US equities fell, while yields pushed higher in the run up to today’s most important US inflation data. Inflation in the U.S. is expected to have rebounded from 3 to 3.3% in July and core inflation may have steadied at around 4.8%. Any bad surprise on the inflation front could revive the Federal Reserve hawks, but we are far from pricing another hike in September just yet; activity on Fed funds futures assesses more than 85% chance for pause in September FOMC meeting. Rising oil, crop and rice prices are the major upside risks, while potential downside pressure on shelter could counter higher raw material prices. According to a latest publication from SF Fed shelter prices could see significant disinflation or deflation in the months ahead. They wrote that their ‘baseline forecast suggests that year-over-year shelter inflation will continue to slow through late 2024 and may even turn negative by mid-2024’, and that we could see ‘the most severe contraction in shelter inflation since the Global Financial Crisis of 2007-09’.

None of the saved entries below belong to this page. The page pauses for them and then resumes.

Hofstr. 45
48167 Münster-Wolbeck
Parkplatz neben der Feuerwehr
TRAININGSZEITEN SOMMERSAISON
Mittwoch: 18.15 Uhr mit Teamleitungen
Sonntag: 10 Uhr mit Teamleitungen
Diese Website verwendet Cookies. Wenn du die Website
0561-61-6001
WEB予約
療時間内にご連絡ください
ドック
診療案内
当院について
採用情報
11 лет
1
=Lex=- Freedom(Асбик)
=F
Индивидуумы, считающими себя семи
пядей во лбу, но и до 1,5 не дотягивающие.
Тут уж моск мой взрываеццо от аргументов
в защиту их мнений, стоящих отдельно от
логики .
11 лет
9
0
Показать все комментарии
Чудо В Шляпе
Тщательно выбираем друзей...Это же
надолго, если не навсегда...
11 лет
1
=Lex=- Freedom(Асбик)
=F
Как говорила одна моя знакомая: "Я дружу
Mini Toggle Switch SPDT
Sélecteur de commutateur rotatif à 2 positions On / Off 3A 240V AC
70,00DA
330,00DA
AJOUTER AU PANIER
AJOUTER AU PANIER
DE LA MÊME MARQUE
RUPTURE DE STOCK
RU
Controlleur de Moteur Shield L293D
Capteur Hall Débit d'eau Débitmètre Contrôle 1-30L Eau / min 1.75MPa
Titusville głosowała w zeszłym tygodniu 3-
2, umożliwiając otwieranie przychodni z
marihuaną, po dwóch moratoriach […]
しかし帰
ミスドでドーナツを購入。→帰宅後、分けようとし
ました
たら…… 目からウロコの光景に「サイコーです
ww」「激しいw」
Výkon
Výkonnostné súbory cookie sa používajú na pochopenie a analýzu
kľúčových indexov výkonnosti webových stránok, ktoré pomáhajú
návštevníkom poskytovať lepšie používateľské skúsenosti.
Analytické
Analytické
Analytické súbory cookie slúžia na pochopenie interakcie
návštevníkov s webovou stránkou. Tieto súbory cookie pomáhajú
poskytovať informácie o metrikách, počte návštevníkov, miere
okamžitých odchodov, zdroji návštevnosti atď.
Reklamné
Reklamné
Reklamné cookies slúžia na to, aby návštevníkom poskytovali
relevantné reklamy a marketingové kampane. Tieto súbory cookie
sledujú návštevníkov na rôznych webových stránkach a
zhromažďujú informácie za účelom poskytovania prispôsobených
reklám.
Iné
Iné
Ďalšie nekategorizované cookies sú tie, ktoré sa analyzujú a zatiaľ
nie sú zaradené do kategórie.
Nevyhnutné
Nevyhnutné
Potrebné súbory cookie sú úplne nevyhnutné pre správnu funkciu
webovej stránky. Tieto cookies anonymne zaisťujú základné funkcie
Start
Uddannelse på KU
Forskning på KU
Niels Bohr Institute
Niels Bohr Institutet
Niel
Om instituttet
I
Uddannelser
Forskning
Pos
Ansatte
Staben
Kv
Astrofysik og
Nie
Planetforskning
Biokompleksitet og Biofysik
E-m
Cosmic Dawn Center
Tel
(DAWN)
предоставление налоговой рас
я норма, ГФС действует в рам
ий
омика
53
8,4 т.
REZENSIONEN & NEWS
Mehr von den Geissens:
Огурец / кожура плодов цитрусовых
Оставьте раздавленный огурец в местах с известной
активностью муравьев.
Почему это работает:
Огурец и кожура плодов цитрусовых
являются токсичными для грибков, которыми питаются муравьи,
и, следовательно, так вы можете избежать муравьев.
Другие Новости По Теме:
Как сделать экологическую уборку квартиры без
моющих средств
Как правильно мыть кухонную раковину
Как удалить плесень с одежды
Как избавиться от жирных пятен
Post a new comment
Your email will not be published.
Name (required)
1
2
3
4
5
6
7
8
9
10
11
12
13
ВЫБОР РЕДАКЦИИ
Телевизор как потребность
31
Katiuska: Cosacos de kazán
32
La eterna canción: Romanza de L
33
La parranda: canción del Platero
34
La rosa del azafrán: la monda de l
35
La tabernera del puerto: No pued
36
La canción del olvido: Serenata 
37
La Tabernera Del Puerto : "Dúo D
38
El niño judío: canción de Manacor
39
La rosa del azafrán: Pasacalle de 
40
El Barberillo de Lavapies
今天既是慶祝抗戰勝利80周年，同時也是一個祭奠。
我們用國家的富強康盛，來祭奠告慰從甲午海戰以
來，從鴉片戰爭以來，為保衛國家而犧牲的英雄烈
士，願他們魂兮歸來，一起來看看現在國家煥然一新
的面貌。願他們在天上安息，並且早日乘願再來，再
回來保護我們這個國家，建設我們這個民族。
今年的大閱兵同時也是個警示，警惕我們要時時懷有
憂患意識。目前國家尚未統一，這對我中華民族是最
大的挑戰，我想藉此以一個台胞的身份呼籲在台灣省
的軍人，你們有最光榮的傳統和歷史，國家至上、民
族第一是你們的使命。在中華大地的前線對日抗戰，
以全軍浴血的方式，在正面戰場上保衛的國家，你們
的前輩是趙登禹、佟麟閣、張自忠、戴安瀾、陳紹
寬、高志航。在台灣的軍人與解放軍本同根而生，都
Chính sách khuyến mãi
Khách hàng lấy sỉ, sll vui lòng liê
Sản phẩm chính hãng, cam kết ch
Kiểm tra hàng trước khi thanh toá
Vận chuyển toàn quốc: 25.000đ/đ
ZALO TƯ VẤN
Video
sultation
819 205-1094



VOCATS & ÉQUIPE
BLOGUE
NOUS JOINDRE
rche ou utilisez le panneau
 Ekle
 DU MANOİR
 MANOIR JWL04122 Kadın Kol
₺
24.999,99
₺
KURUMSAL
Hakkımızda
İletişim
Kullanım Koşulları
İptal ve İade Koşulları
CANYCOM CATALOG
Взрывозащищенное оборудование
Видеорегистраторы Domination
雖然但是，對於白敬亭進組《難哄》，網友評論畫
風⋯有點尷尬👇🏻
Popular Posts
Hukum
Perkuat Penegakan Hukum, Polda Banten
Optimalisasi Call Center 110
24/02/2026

The idea of further Fed hikes is not helping sentiment in bond markets, especially since Fitch downgraded the U.S. credit rating from AAA to AA+. That’s bad news for two reasons. First a lower credit rating means that the US should compensate for the higher risk investors take while buying the US government bonds so it’s an additional upside pressure on yields. And combined to Fed hikes, the US interest payments will become an increasingly growing burden. In numbers, the US spends $1.8 bn interest payments every day. According to Peter Peterson foundation this number will double in the next decade and interest payments will become the fastest growing part of the federal budget. And if that’s not enough, Moody’s downgraded credit ratings for 10 small and midsize US banks, citing higher funding costs, potential regulatory capital weaknesses and risks tied to commercial real estate loans. And speaking of banks, Italian banks also sold off earlier this week on news of a new windfall tax. The latter triggered some risk averse inflows into bonds until Italy issued a clarification of its new tax on banks’ windfall profits, saying that the impact may be limited for some banks and the levy won’t exceed 0.1% of a firm’s assets. Banks that have already increased the interest rates they offer to depositors ‘will not have a significant impact as a consequence of the rule approved yesterday’. Phew….

The U.S. 2-year yield rebounded past 4.80%, while the 10-year yield is back to around%, after a spike to 4.20% on Fitch downgrade.

Troubled China

Chinese indices are up and down. Up, thanks to measures that the Chinese government announced to support the economy, down because of plunging export/import, deflation worries following another round of soft trade, CPI and PPI numbers since the start of the week, and the jitters that the US could limit investments to China. One interesting point is that the Chinese stock market shows decorrelation from the stock markets of developed countries. KraneShares CSI China Internet ETF saw $342.23 million inflows last week, the biggest weekly inflow in 14 months. Yet impressive growth numbers are probably not in China’s near future as the population is shrinking, the real estate crisis fuels the local debt crisis with Country Garden’s potential default on its debt now making the headlines, investor and consumer confidence in Chinese government will take time to be restored, and further restrictions of US investments in China, especially in cutting-edge sectors like AI and quantum computing could further dampen appetite.